Этим допросом закончилось утреннее заседание.
Когда в шесть часов вечера заседание открылось вновь, Ульрих объявил сидевшим в напряжении судьям и сторонам, что сейчас начнется допрос Крестинского. Вмешался Вышинский и сказал, что хотел бы сперва задать несколько вопросов Раковскому.
Он спросил старого болгарина о письме Крестинского к Троцкому, в котором Крестинский объявлял о своем разрыве с троцкизмом. Крестинский, как мы помним, говорил об этом письме накануне. Раковский припомнил письмо и сказал, что оно было маневром, что Крестинский никогда с троцкизмом не порывал.
Тут Вышинский предъявил письмо, существования которого он сам накануне не признавал. И пустился в рассуждения о том, что само письмо, где говорилось о поражении оппозиции и необходимости работать в партии, следует понимать как призыв к тайной подрывной деятельности. Вообще говоря, такое истолкование не целиком нелепо, но оно не вяжется с «обманной» сдачей всех позиций, с «маневром».

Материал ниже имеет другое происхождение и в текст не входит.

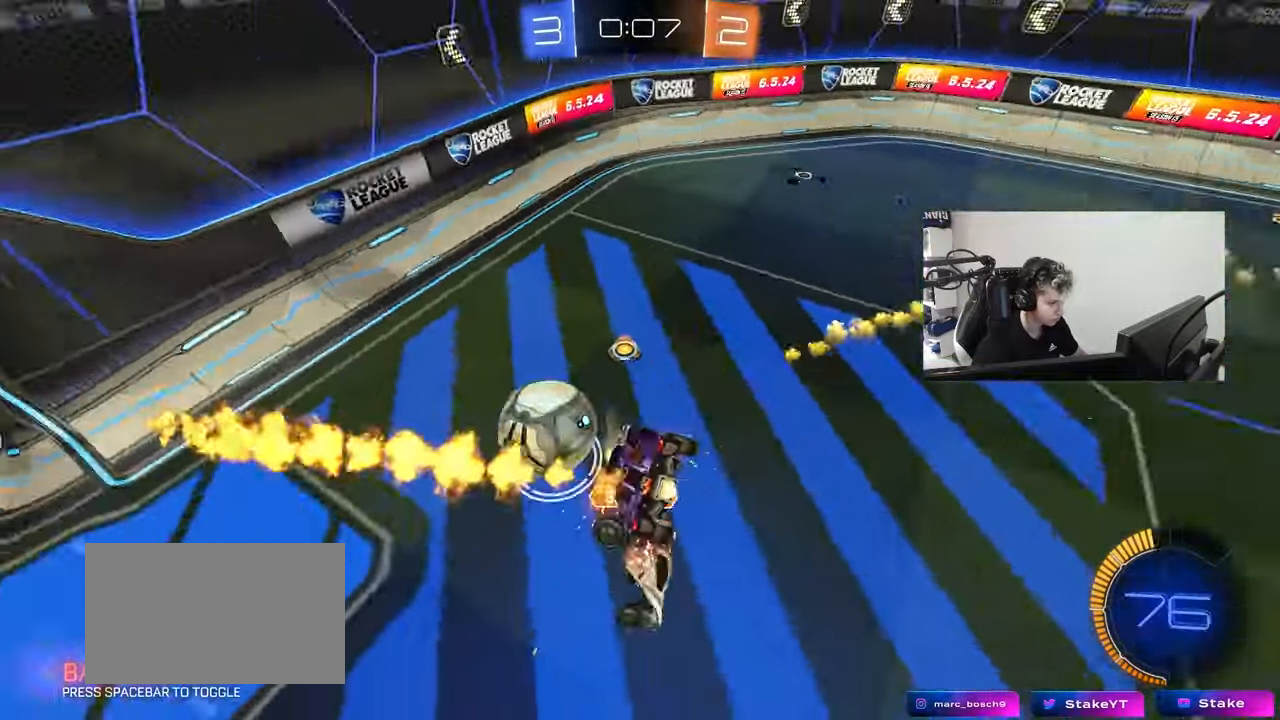
{"keys": ["d", "s", "shift"], "mouse": [], "mouse_move": "still", "events": [[17, "mouse_left", "up"], [67, "w", "up"], [300, "s", "down"], [383, "a", "up"], [383, "d", "down"], [383, "shift", "up"], [433, "shift", "down"]]}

Тут, наконец, прокурор обратился к Крестинскому. Принимает ли он такую формулу?
Крестинский, который, согласно Маклину «более чем когда-либо напоминал маленького потрепанного воробышка»,[533] принял ее.
Вышинский спросил, означает ли это, что Крестинский прекратит теперь обманывать суд. В ответ прозвучало полное подтверждение показаний, данных Крестинским на предварительном следствии. Он признал свою вину. Если в первый день процесса Крестинский говорил, в общем, нормальным тоном и лишь иногда его голос выдавал раздражение после колкостей Вышинского, то теперь Крестинский говорил механически, без интонаций, с отчаянием в голосе.[534]
Вышинский давил:
Вышинский: У меня один вопрос к Крестинскому: что значит в таком случае ваше вчерашнее заявление, которое нельзя иначе рассматривать, как троцкистскую провокацию на процессе?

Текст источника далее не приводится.